Paddle Pads

I am in search of some type of pads to put on my Kayak Paddles to save my hands.

I am looking for something that I could just slide on, but so far I haven’t found anything…

HELP !!!

Why do you feel you need paddle padding?

– Last Updated: Jul-10-05 5:15 PM EST –

I ask, because I'm wondering if there's something about your technique that might be altered in order to make things more comfortable for you without the need to add something to a paddle that wasn't designed for such additions.

I can think of reasons why paddles aren't designed with "padding" in mind (like the ability to quickly slide hands along the shaft, weight and balance, etc.), but unless you insist upon an unchanging "death grip" on the paddle (which can cause all sorts of problems; even with padding), I can't think of a good reason for "paddle pads".

If you're worried about blisters, a bit more paddling will solve that with the development of some subtle, well placed calluses on your hands. In the meanwhile, I suppose you could experiment with different types of gloves (might help your hands yet not degrade paddle versatility at the same time). I would certainly consider this before ever considering installing padding along the shaft.

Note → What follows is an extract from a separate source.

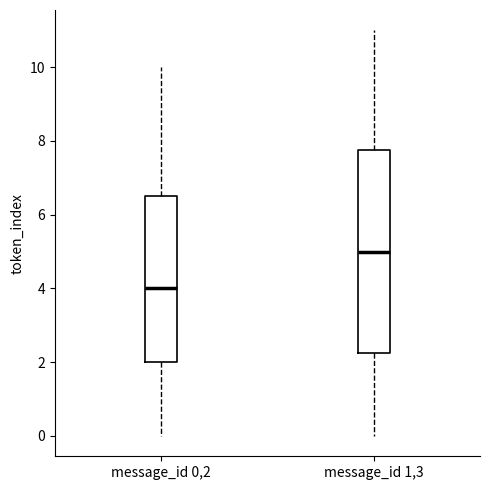

Where is the upper edge of the box for message_id 0,2 on the y-axis? The values are not printed on the chart, so give them approximately, as read against the axis.

6.6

Being a musician, I'm very concerned with the health of my hands, yet I've never felt the need for any additions to my paddles in order to "save my hands"; hence my wondering if this is more a question of technique than anything else. If you could explain in more detail what your concerns are, perhaps we can help you find a realistic solution that wouldn't require any paddle modifications.

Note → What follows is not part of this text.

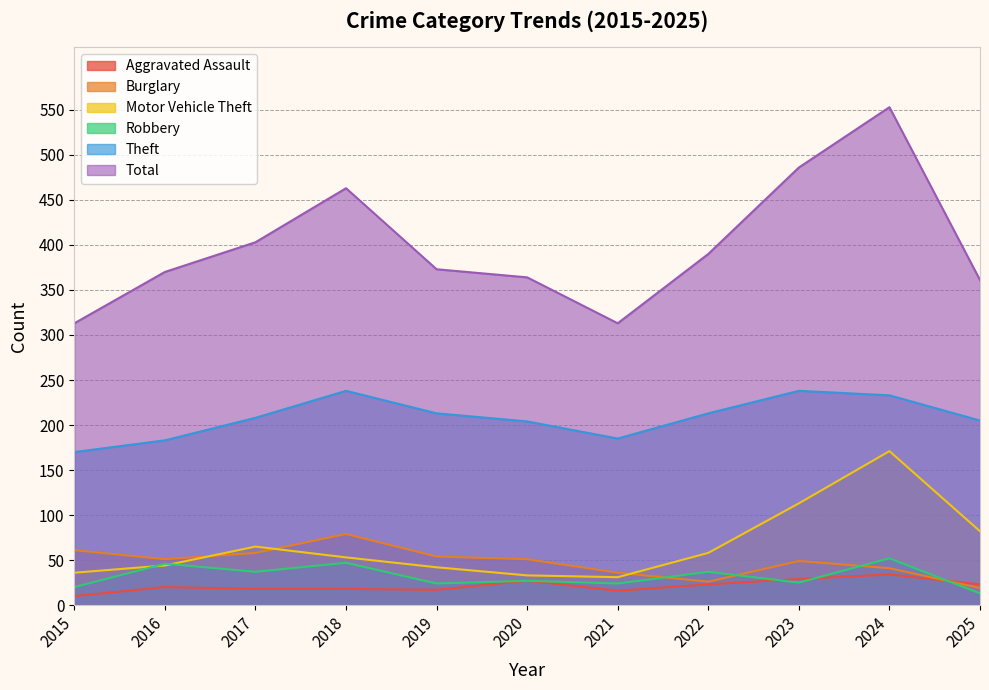

What are all the series names shown in the legend?

Aggravated Assault, Burglary, Motor Vehicle Theft, Robbery, Theft, Total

They are like neoprene tubes that slide on your paddle shaft. They are very comfortable (squishy), but make the paddle shaft much wider which can be annoying. We’ve used them for recreational kayaking and they do not slip and seem to work well for that. I like gloves better, I have very thin ones from NRS (I can’t remember the name but they have open fingers and I really like them.)

A couple of thoughts
I know several paddlers who use fingerless cycling gloves.

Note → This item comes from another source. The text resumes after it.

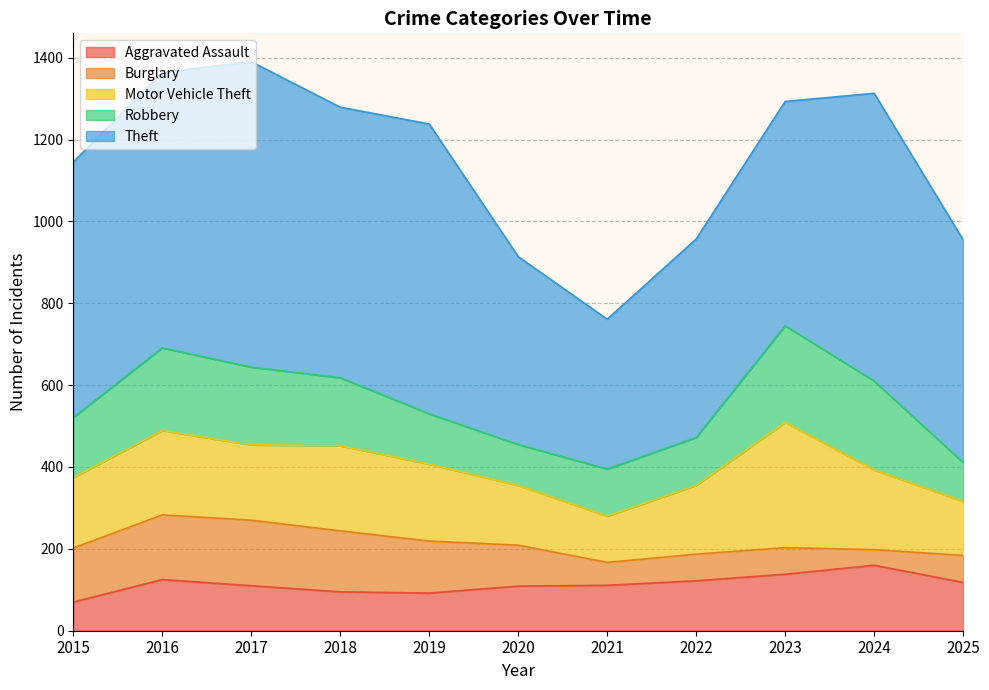

What is the spread (max minus min) of values at 2019?

616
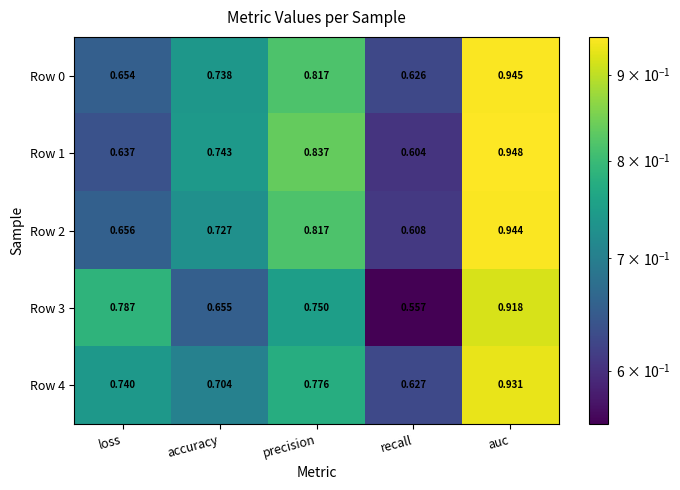

At accuracy, list the series in order from largest to smallest.

Row 1, Row 0, Row 2, Row 4, Row 3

One of my many daughters uses an old pair of leather gloves with the fingers cut off

I know a couple of kayak racers that use tape on the parts of their fingers that are prone to blisters.



Looser grip?
Last year. my first year kayaking, I went through several packages of Band-Aids that I kept in my dry bag to cover blisters. This year, I am holding the paddle loosely, mainly with the thumb and index finger. My stroke has improved and I haven’t needed one Band-Aid. Don’t know if it’s correct but it works for me.

Tennis raquet grips work well for me, just wrap them on wherever you need them and secure them with duct tape. I also wear gloves. Maybe I’m a wimp, but without them the paddle shaft is too small for my hands and they slide all over the place.

cork handlebar tape
just curious if that would work. anyone tried it?

listen to the musician

– Last Updated: Jul-12-05 9:01 AM EST –

As a recovering musician I can relate to Melissa's post. (Melissa, a cellist if I remember correctly?)

I'm still very protective of my hands, even though I've been in remission for several years. I've never undertsood the whole glove thing for paddling.

It's through the hands that we "feel" the water. Why would anyone want to dull their senses? Over the years the calluses have softened to the point where I no longer have "paddler's hands". Loosen your grip, relax your hands, save the money to spend on more important things like beer.



I wouldnt
I love cork tape on my road bike, but I prefer the smoothness of the paddle shaft when I slide my hands for extended strokes. I am still amazed that anyone would muck up a loom with bumpy or spongy padding. Wear paddle gloves if you must, but intimate contact is always preferable IMHO.